No doubt that supporters of this tax will claim that it will
have little impact on cigar purchases since cigars contain
nicotine, which is addictive. But nicotine has minimal impact if
the tobacco smoke isn’t inhaled, and in my experience most cigar
smokers do not inhale. Thus, many cigar smokers should have little
trouble quitting if they find the luxury tax has increased the
price of cigars beyond what they want to pay. Others will continue
smoking cigars, but will reduce their costs by smoking fewer of
them. And, of course, some cigar smokers will avoid the tax by
buying cigars abroad, a purchase made all the easier by something
that didn’t exist in 1990, the Internet. Why, here’s a page that lists 52 websites for buying cigars in
Europe. In short, this new luxury tax will cause a precipitous
decline in consumption of American-produced cigars.
Of course, about as many people are going to shed tears for the
person buying a $20 cigar as they did for the rich person buying a
yacht.
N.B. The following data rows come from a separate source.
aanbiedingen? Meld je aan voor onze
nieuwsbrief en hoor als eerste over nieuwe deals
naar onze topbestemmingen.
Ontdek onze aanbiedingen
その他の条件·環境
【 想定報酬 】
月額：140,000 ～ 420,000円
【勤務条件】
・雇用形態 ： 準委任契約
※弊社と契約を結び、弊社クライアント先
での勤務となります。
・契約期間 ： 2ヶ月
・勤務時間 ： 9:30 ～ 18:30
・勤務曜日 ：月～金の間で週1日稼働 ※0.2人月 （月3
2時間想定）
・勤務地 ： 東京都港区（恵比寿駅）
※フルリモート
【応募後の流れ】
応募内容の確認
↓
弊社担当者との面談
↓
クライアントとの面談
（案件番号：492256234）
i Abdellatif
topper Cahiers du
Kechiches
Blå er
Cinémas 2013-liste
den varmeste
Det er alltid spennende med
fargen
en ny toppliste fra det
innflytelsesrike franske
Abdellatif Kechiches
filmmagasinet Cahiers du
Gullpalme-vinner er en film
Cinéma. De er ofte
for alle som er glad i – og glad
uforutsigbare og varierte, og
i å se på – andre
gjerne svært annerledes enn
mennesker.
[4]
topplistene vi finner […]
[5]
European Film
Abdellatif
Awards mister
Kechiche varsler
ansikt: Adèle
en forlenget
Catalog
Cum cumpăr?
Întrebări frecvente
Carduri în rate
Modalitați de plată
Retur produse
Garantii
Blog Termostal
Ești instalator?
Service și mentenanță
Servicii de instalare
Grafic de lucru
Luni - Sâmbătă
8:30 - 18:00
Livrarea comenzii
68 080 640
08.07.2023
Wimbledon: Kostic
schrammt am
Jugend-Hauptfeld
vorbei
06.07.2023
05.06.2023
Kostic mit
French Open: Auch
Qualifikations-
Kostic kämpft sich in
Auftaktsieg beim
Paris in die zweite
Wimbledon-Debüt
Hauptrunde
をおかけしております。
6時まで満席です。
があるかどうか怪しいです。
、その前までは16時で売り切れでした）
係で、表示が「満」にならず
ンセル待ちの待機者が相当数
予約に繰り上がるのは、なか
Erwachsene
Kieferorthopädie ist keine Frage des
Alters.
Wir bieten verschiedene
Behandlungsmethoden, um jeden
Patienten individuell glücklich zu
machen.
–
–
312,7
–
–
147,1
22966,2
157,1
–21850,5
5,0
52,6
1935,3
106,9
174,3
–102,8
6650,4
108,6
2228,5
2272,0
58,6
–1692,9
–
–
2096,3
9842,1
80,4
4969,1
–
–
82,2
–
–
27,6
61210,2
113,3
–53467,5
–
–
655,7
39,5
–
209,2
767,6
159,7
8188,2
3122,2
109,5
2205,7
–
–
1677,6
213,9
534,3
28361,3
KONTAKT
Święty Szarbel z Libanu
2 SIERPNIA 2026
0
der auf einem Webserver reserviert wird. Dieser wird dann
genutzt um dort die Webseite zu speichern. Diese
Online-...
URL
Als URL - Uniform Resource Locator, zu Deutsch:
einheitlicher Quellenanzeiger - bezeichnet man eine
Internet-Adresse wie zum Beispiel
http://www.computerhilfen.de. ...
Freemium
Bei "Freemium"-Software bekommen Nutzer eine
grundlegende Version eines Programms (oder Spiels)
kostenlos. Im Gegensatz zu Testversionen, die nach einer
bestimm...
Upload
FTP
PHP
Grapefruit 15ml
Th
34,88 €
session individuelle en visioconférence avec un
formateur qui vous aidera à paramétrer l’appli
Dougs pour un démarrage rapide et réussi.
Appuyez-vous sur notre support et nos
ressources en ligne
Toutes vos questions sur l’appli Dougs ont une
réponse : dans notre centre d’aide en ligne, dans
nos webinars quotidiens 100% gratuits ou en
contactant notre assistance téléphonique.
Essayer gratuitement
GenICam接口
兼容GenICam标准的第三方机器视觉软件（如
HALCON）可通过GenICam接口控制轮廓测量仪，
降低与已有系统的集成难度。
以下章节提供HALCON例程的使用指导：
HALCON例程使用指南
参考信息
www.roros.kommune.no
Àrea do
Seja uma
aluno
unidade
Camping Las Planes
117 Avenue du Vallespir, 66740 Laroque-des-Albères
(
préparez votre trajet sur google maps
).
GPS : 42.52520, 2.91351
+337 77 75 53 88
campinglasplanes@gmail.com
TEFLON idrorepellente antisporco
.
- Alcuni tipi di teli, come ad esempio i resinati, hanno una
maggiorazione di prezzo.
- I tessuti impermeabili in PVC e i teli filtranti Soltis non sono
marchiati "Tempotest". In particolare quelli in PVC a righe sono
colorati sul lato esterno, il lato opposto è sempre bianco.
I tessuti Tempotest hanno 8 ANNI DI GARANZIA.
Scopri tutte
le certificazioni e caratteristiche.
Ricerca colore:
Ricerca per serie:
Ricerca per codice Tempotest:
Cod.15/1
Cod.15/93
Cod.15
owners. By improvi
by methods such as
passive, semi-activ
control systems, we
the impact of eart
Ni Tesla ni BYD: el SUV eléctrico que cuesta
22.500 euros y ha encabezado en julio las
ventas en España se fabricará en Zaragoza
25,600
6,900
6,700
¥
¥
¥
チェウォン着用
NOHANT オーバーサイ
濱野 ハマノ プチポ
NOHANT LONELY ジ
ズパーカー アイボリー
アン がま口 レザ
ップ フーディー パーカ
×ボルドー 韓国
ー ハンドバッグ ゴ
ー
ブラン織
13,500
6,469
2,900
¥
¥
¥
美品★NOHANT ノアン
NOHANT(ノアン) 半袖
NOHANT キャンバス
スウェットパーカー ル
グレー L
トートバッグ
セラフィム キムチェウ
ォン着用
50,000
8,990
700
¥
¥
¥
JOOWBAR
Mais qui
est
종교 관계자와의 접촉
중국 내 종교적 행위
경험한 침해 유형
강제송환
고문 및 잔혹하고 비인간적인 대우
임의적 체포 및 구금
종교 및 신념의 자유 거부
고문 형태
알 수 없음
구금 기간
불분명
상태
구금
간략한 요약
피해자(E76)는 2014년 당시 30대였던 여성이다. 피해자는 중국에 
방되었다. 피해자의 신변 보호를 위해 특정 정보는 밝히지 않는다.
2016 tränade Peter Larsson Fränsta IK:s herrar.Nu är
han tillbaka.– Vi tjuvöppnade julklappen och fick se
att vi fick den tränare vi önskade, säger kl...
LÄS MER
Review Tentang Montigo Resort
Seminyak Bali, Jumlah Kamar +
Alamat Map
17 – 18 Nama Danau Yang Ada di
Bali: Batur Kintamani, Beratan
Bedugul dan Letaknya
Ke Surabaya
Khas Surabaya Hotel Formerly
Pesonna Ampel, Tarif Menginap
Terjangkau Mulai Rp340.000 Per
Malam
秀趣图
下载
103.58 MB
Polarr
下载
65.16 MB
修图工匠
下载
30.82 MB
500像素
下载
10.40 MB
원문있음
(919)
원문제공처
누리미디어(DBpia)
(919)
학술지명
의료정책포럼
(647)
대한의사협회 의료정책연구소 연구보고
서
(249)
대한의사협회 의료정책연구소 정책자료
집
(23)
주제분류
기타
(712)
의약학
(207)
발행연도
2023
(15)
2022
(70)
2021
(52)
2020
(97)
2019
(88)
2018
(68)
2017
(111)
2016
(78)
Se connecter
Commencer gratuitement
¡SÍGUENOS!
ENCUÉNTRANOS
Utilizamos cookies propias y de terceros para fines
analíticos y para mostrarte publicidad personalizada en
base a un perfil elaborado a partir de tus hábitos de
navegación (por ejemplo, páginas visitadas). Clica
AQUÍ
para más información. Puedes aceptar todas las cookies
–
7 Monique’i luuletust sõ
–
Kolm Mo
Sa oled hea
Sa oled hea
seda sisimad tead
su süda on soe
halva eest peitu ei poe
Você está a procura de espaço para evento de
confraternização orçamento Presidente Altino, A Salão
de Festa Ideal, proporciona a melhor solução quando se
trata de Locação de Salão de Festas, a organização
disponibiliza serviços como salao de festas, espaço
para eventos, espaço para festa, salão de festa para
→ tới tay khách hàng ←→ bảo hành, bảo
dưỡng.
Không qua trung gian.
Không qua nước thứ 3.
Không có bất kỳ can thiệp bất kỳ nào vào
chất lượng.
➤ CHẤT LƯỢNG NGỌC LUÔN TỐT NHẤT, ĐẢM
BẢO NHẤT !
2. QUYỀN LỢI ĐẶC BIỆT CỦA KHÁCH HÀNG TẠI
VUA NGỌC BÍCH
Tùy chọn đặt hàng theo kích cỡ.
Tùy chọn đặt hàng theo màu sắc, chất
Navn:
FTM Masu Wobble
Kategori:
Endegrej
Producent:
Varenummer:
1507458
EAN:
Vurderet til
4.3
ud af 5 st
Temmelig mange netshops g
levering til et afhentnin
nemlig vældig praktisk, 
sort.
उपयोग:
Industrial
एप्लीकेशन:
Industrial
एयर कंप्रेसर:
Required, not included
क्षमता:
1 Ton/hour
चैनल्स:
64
But they might feel a lot of sympathy for the Joe Sixpacks
who work in the cigar industry. Exact numbers about how many people
work in the cigar industry today are hard to come by since the
federal government stopped collecting data on cigar producers a few
years ago. In 1999, the Census Bureau reported that 3,845 people
worked in the cigar industry. Norm Sharp, president of the Cigar
Association of America, guesstimates that the industry now employs
between 7,500 and 10,000 workers, a plausible number given the
growth in the industry in recent years. Whatever the number, what
is clear is thousands of cigar employees face a fate similar to
workers in the yacht and jewelry industries in 1990.
That is what Congress’s severe case of historical amnesia yields
— an astronomical tax increase leading to workers losing their
jobs. But try to look at the bright side. If those cigar workers
lose their jobs, the resulting decline in their incomes will mean
that their kids will have no trouble qualifying for the State
Children’s Health Insurance Program.